Yaralananların tedavilerinin başlatılmasından sonra memleketlerinde devam tedavilerinin yapılması ya da bu tedavilerle ilgili olarak kontrol işlemlerinin yapılması yahut bu yaralanma ile bağlantılı olarak yeni bir tedavi işlemi yapılmasında da yukarıda belirtilen esaslar geçerlidir. Bir başka anlatımla, Katliamda meydana gelen yaralanma ile bağlantılı bütün tedavi işlemleri devletçe karşılanır, bu tedaviler için yaralananlara herhangi bir külfet yüklenemez.
Bunun sağlanabilmesi için kişinin yaralanması ve ilk tedavisi ile ilgili bilgiyi yeni sağlık kuruluşu ile paylaşması yeterlidir. Yaralıların süreçteki tedavilerinde sorun yaşanmaması için kişilerin kayıtlarında Katliamda yaralanmış oldukları ve tedavilerinin devlet tarafından karşılanmakta olduğu ile ilgili bilginin mevcut olmasının Sağlık Bakanlığı tarafından sağlanması yararlıdır.
5- Katliamda ölen, sakat kalan ve yaralananlar hak kayıpları için nereye başvuracak?
Anayasa gereğince devlet kişilerin can güvenliğini sağlamakla yükümlüdür. Devletin bu yükümlülüğünü yerine getirmemesi sebebiyle kişinin gördüğü zararın devlet tarafından tam olarak karşılanması esastır.
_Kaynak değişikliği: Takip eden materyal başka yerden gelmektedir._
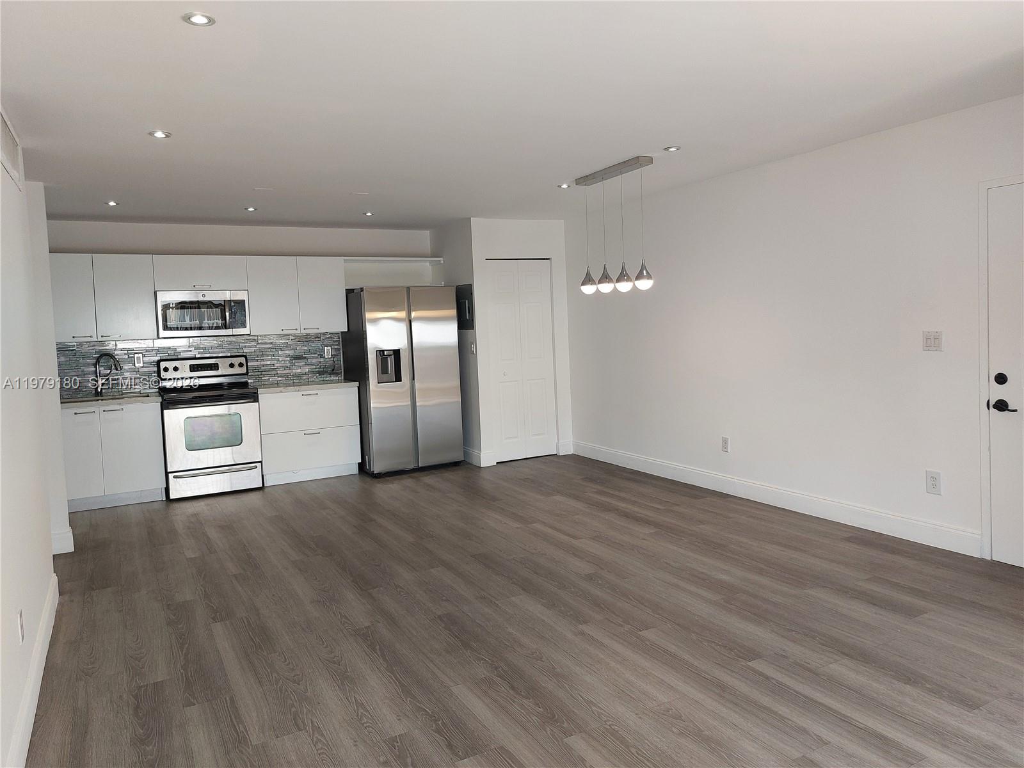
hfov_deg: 71.6
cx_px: 512
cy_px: 384
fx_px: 710
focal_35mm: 24
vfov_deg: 56.8
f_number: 1.8
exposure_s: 1/100
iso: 64
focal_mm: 5.23
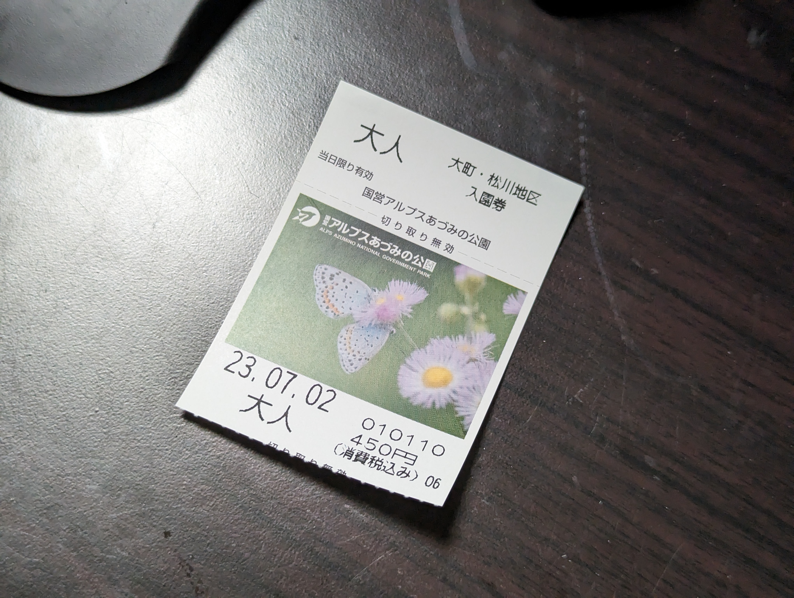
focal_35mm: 48
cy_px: 299
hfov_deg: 39.6
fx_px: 1103
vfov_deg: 30.3
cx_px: 397
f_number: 1.85
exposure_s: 1/46.8
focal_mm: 6.81
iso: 388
Kişilerin ölüm ve yaralanma sebebiyle uğradıkları zararların tazmin edilmesi, bu sebeple doğan kimi hakların talep edilmesi için başvuru olanaklarının yanı sıra, Devletin genel sorumluluğun bir yansıması olarak, 5233 sayılı Terör ve Terörle Mücadeleden Doğan Zararların Karşılanması Hakkında Kanun ile terör olayları sebebiyle kişilerin uğradıkları maddi zararların karşılanmasına ilişkin -kesinlikle yetersiz olmakla birlikte- bir takım düzenlemeler yapılmıştır.
Buna göre, 10 Ekim Katliamı sebebiyle ölenlerin mirasçıları ile yaralanan ve sakat kalanlar veya yetkili temsilcilerinin, bulundukları yer valilik veya kaymakamlığına ya da doğrudan Ankara Valiliğine başvurarak maddi zararlarının karşılanmasını talep etmeleri halinde; Ankara Valiliğinde kurulacak bir Komisyon tarafından değerlendirme yapılarak ödenecek maddi tazminata ilişkin karar verilecektir.
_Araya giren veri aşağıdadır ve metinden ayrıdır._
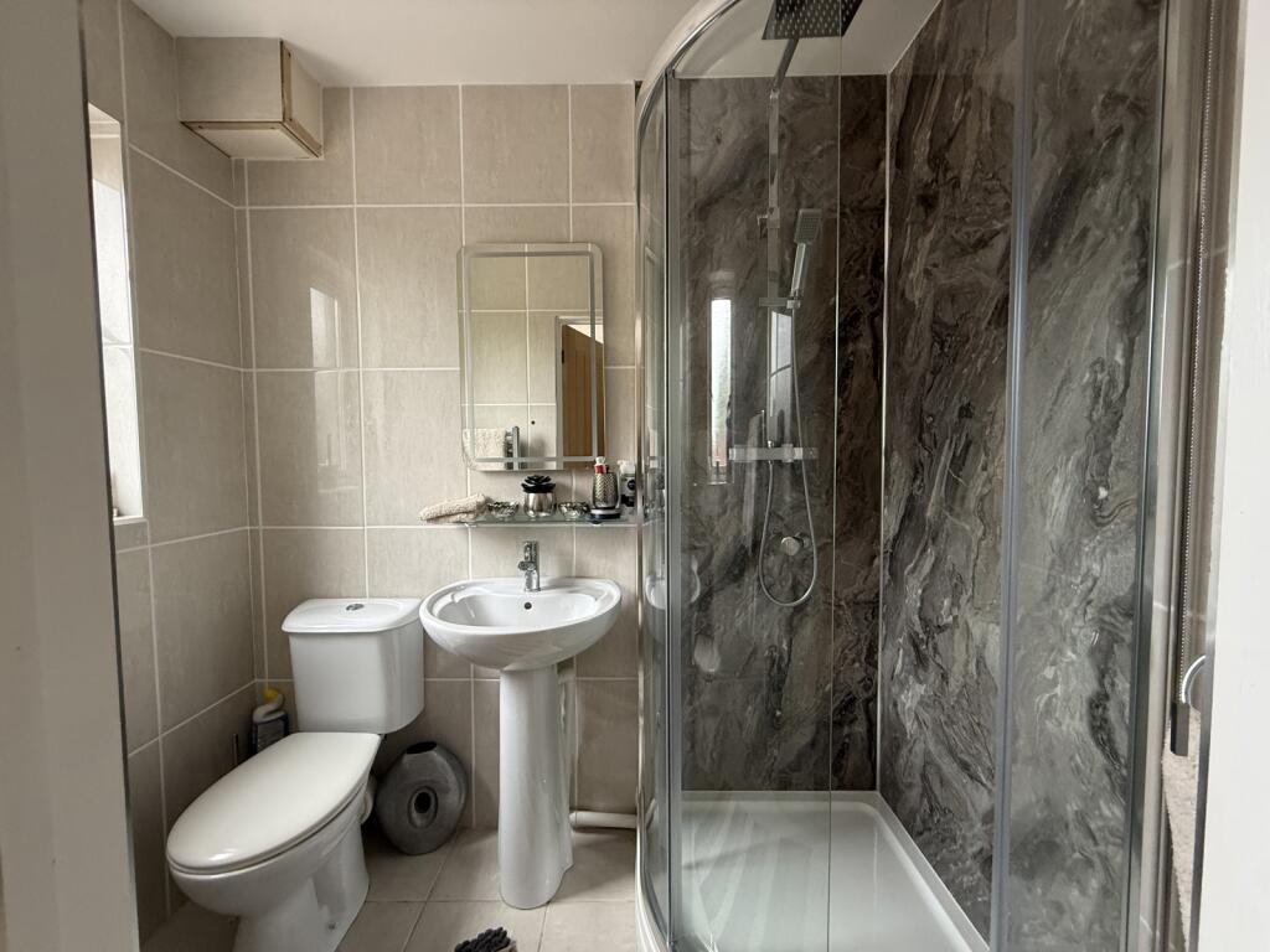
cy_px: 476
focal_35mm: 14
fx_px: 514
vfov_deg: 85.7
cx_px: 635
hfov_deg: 102.1
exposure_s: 1/99
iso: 250
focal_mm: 2.22
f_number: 2.2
Bu kanuna göre değerlendirme yapılabilmesi için olayın öğrenilmesinden itibaren altmış gün içinde, her halde olayın meydana gelmesinden itibaren bir yıl içinde başvuru yapılması zorunludur. Tedavi için hastanede geçen süre başvuru süresine eklenir.
Bir kısım Bakanlık temsilcileri ile vali yardımcısı ve baro temsilcisinden oluşan Komisyon, başvuruları en çok dokuz ayda değerlendirip karara bağlar. Ancak değerlendirme sonucunda verebilecekleri tazminat miktarı Kanun hükmüyle oldukça sınırlandırılmıştır; yaralanma halinde en çok 3.490 lira; çalıma gücünün kaybı halinde 2.326 ila 41.874 lira, ölüm sebebiyle verilecek tazminat ise 29.079 lira olarak belirlenmiştir.
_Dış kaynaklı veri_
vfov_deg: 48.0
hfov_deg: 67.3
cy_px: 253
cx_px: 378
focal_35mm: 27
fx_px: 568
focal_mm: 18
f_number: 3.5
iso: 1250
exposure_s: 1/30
Komisyonunu tazminat önerileri başvuru sahiplerine bildirilir. Bu önerinin başvuru sahibi tarafından kabul edilmesi halinde maddi tazminat bakımından söz konusu miktarlar üzerinden sulh olunmuş olur; kabul edilmemesi halinde ise idare mahkemesinde dava açılması mümkündür.